(The data begins)

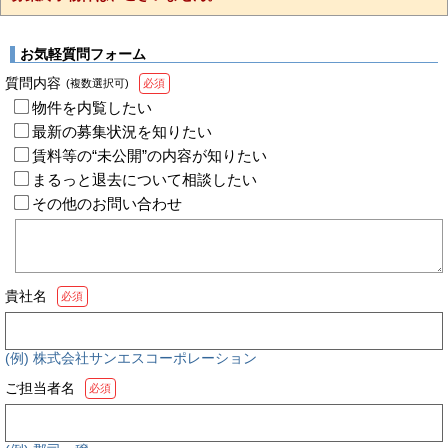
お気軽質問フォーム
質問内容
(複数選択可)
必須
物件を内覧したい
最新の募集状況を知りたい
賃料等の“未公開”の内容が知りたい
まるっと退去について相談したい
その他のお問い合わせ
貴社名
必須
(例) 株式会社サンエスコーポレーション
ご担当者名
必須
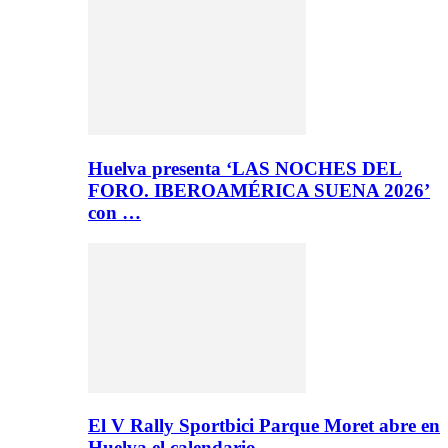
Huelva presenta ‘LAS NOCHES DEL
FORO. IBEROAMÉRICA SUENA 2026’
con …
El V Rally Sportbici Parque Moret abre en
Huelva el calendario…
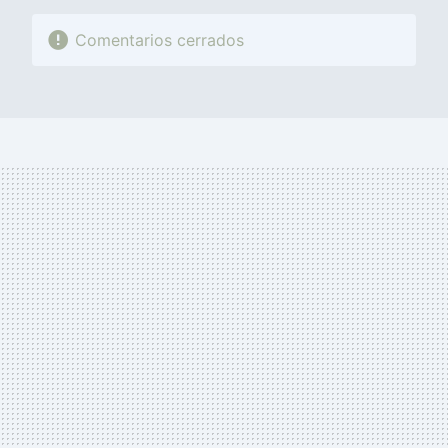
Comentarios cerrados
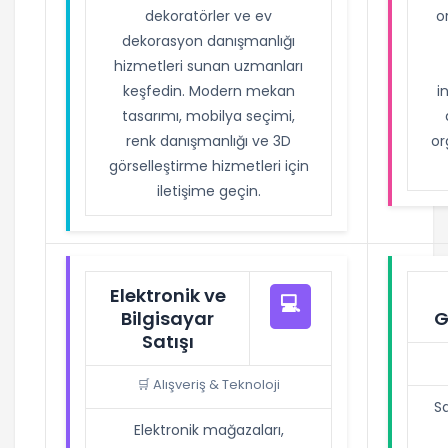
dekoratörler ve ev
o
dekorasyon danışmanlığı
hizmetleri sunan uzmanları
keşfedin. Modern mekan
i
tasarımı, mobilya seçimi,
renk danışmanlığı ve 3D
or
görselleştirme hizmetleri için
iletişime geçin.
Elektronik ve
💻
Bilgisayar
G
Satışı
🛒 Alışveriş & Teknoloji
Sa
Elektronik mağazaları,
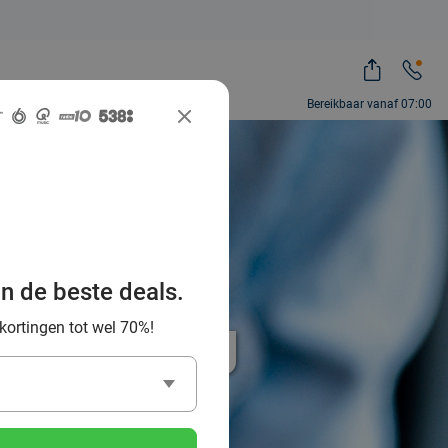
Bereikbaar vanaf 07:00
an de beste deals.
% korting
 kortingen tot wel 70%!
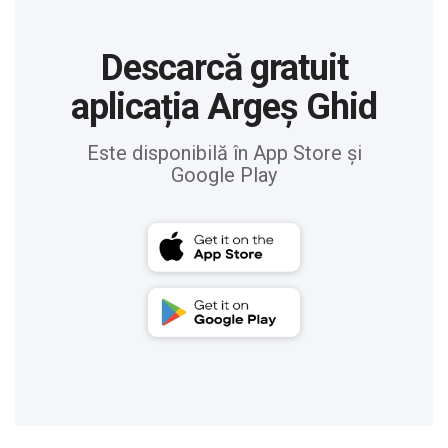
Descarcă gratuit
aplicația Argeș Ghid
Este disponibilă în App Store și
Google Play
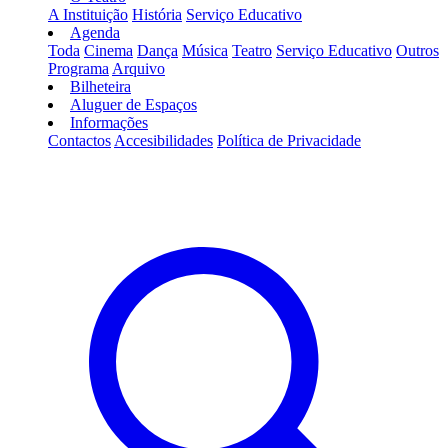
A Instituição
História
Serviço Educativo
Agenda
Toda
Cinema
Dança
Música
Teatro
Serviço Educativo
Outros
Programa
Arquivo
Bilheteira
Aluguer de Espaços
Informações
Contactos
Accesibilidades
Política de Privacidade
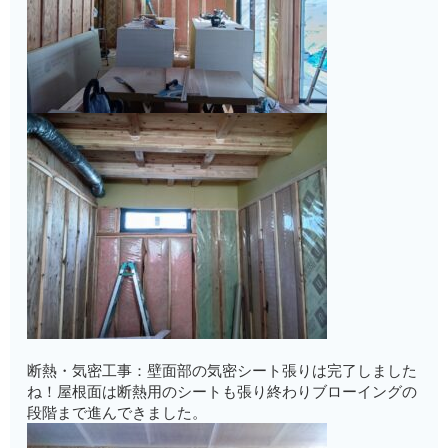
断熱・気密工事：壁面部の気密シート張りは完了しました
ね！屋根面は断熱用のシートも張り終わりブローイングの
段階まで進んできました。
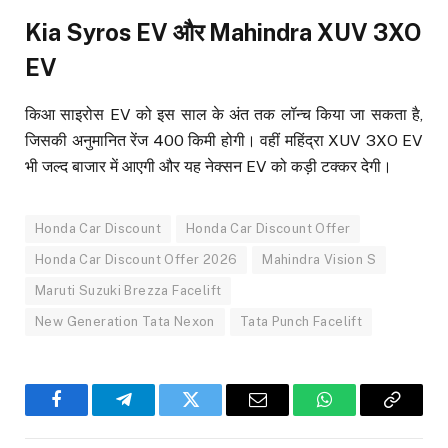
Kia Syros EV और Mahindra XUV 3XO
EV
किआ साइरोस EV को इस साल के अंत तक लॉन्च किया जा सकता है,
जिसकी अनुमानित रेंज 400 किमी होगी। वहीं महिंद्रा XUV 3XO EV
भी जल्द बाजार में आएगी और यह नेक्सन EV को कड़ी टक्कर देगी।
Honda Car Discount
Honda Car Discount Offer
Honda Car Discount Offer 2026
Mahindra Vision S
Maruti Suzuki Brezza Facelift
New Generation Tata Nexon
Tata Punch Facelift
Facebook
Telegram
Twitter
Email
WhatsApp
Copy
Link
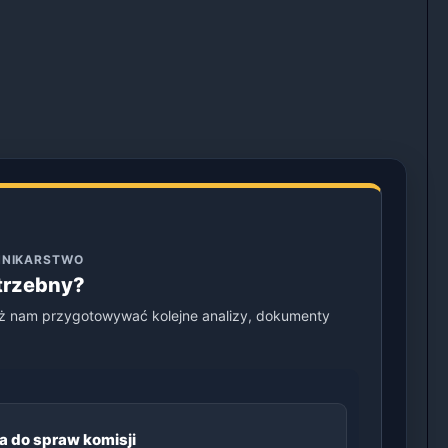
ENNIKARSTWO
otrzebny?
ż nam przygotowywać kolejne analizy, dokumenty
a do spraw komisji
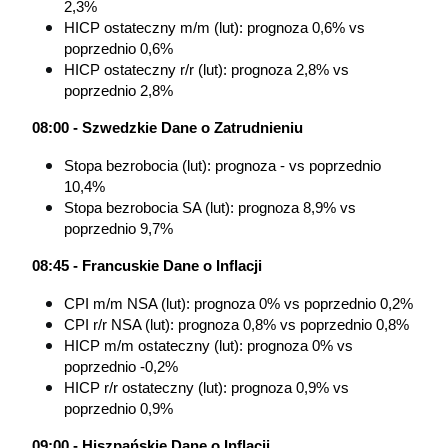
2,3%
HICP ostateczny m/m (lut): prognoza 0,6% vs 
poprzednio 0,6%
HICP ostateczny r/r (lut): prognoza 2,8% vs 
poprzednio 2,8%
08:00 - Szwedzkie Dane o Zatrudnieniu
Stopa bezrobocia (lut): prognoza - vs poprzednio 
10,4%
Stopa bezrobocia SA (lut): prognoza 8,9% vs 
poprzednio 9,7%
08:45 - Francuskie Dane o Inflacji
CPI m/m NSA (lut): prognoza 0% vs poprzednio 0,2%
CPI r/r NSA (lut): prognoza 0,8% vs poprzednio 0,8%
HICP m/m ostateczny (lut): prognoza 0% vs 
poprzednio -0,2%
HICP r/r ostateczny (lut): prognoza 0,9% vs 
poprzednio 0,9%
09:00 - Hiszpańskie Dane o Inflacji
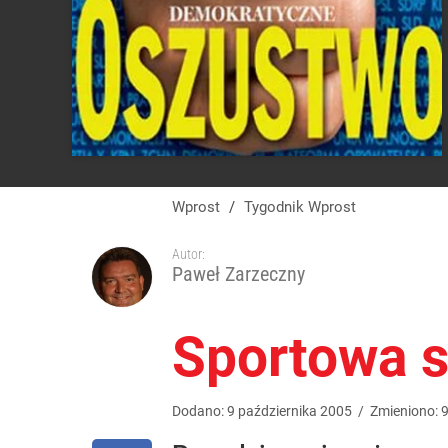
Wprost
/
Tygodnik Wprost
Autor:
Paweł Zarzeczny
Sportowa 
Dodano:
9
października
2005
/
Zmieniono:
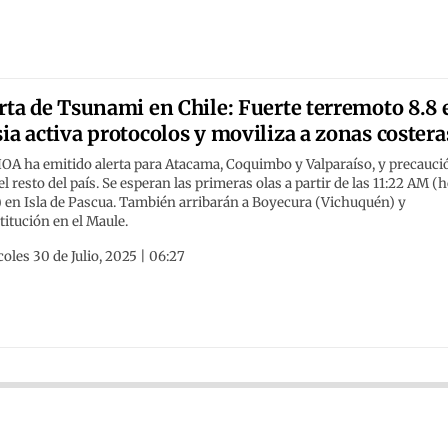
rta de Tsunami en Chile: Fuerte terremoto 8.8 
ia activa protocolos y moviliza a zonas costera
OA ha emitido alerta para Atacama, Coquimbo y Valparaíso, y precauci
el resto del país. Se esperan las primeras olas a partir de las 11:22 AM (
) en Isla de Pascua. También arribarán a Boyecura (Vichuquén) y
itución en el Maule.
oles 30 de Julio, 2025 | 06:27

(The data ends)

» **How to complete this task**: Except for the pictures, write the data out exactly.

» **Answer to this task**:
お気軽質問フォーム
質問内容
(複数選択可)
必須
物件を内覧したい
最新の募集状況を知りたい
賃料等の“未公開”の内容が知りたい
まるっと退去について相談したい
その他のお問い合わせ
貴社名
必須
(例) 株式会社サンエスコーポレーション
ご担当者名
必須
Huelva presenta ‘LAS NOCHES DEL
FORO. IBEROAMÉRICA SUENA 2026’
con …
El V Rally Sportbici Parque Moret abre en
Huelva el calendario…
Comentarios cerrados
dekoratörler ve ev
o
dekorasyon danışmanlığı
hizmetleri sunan uzmanları
keşfedin. Modern mekan
i
tasarımı, mobilya seçimi,
renk danışmanlığı ve 3D
or
görselleştirme hizmetleri için
iletişime geçin.
Elektronik ve
💻
Bilgisayar
G
Satışı
🛒 Alışveriş & Teknoloji
Sa
Elektronik mağazaları,
Bereikbaar vanaf 07:00
an de beste deals.
% korting
 kortingen tot wel 70%!
Descarcă gratuit
aplicația Argeș Ghid
Este disponibilă în App Store și
Google Play
A Instituição
História
Serviço Educativo
Agenda
Toda
Cinema
Dança
Música
Teatro
Serviço Educativo
Outros
Programa
Arquivo
Bilheteira
Aluguer de Espaços
Informações
Contactos
Accesibilidades
Política de Privacidade
断熱・気密工事：壁面部の気密シート張りは完了しました
ね！屋根面は断熱用のシートも張り終わりブローイングの
段階まで進んできました。
Kia Syros EV और Mahindra XUV 3XO
EV
किआ साइरोस EV को इस साल के अंत तक लॉन्च किया जा सकता है,
जिसकी अनुमानित रेंज 400 किमी होगी। वहीं महिंद्रा XUV 3XO EV
भी जल्द बाजार में आएगी और यह नेक्सन EV को कड़ी टक्कर देगी।
Honda Car Discount
Honda Car Discount Offer
Honda Car Discount Offer 2026
Mahindra Vision S
Maruti Suzuki Brezza Facelift
New Generation Tata Nexon
Tata Punch Facelift
Facebook
Telegram
Twitter
Email
WhatsApp
Copy
Link
ENNIKARSTWO
otrzebny?
ż nam przygotowywać kolejne analizy, dokumenty
a do spraw komisji
2,3%
HICP ostateczny m/m (lut): prognoza 0,6% vs 
poprzednio 0,6%
HICP ostateczny r/r (lut): prognoza 2,8% vs 
poprzednio 2,8%
08:00 - Szwedzkie Dane o Zatrudnieniu
Stopa bezrobocia (lut): prognoza - vs poprzednio 
10,4%
Stopa bezrobocia SA (lut): prognoza 8,9% vs 
poprzednio 9,7%
08:45 - Francuskie Dane o Inflacji
CPI m/m NSA (lut): prognoza 0% vs poprzednio 0,2%
CPI r/r NSA (lut): prognoza 0,8% vs poprzednio 0,8%
HICP m/m ostateczny (lut): prognoza 0% vs 
poprzednio -0,2%
HICP r/r ostateczny (lut): prognoza 0,9% vs 
poprzednio 0,9%
09:00 - Hiszpańskie Dane o Inflacji
Wprost
/
Tygodnik Wprost
Autor:
Paweł Zarzeczny
Sportowa 
Dodano:
9
października
2005
/
Zmieniono:
rta de Tsunami en Chile: Fuerte terremoto 8.8 
ia activa protocolos y moviliza a zonas costera
OA ha emitido alerta para Atacama, Coquimbo y Valparaíso, y precauci
el resto del país. Se esperan las primeras olas a partir de las 11:22 AM (
) en Isla de Pascua. También arribarán a Boyecura (Vichuquén) y
itución en el Maule.
oles 30 de Julio, 2025 | 06:27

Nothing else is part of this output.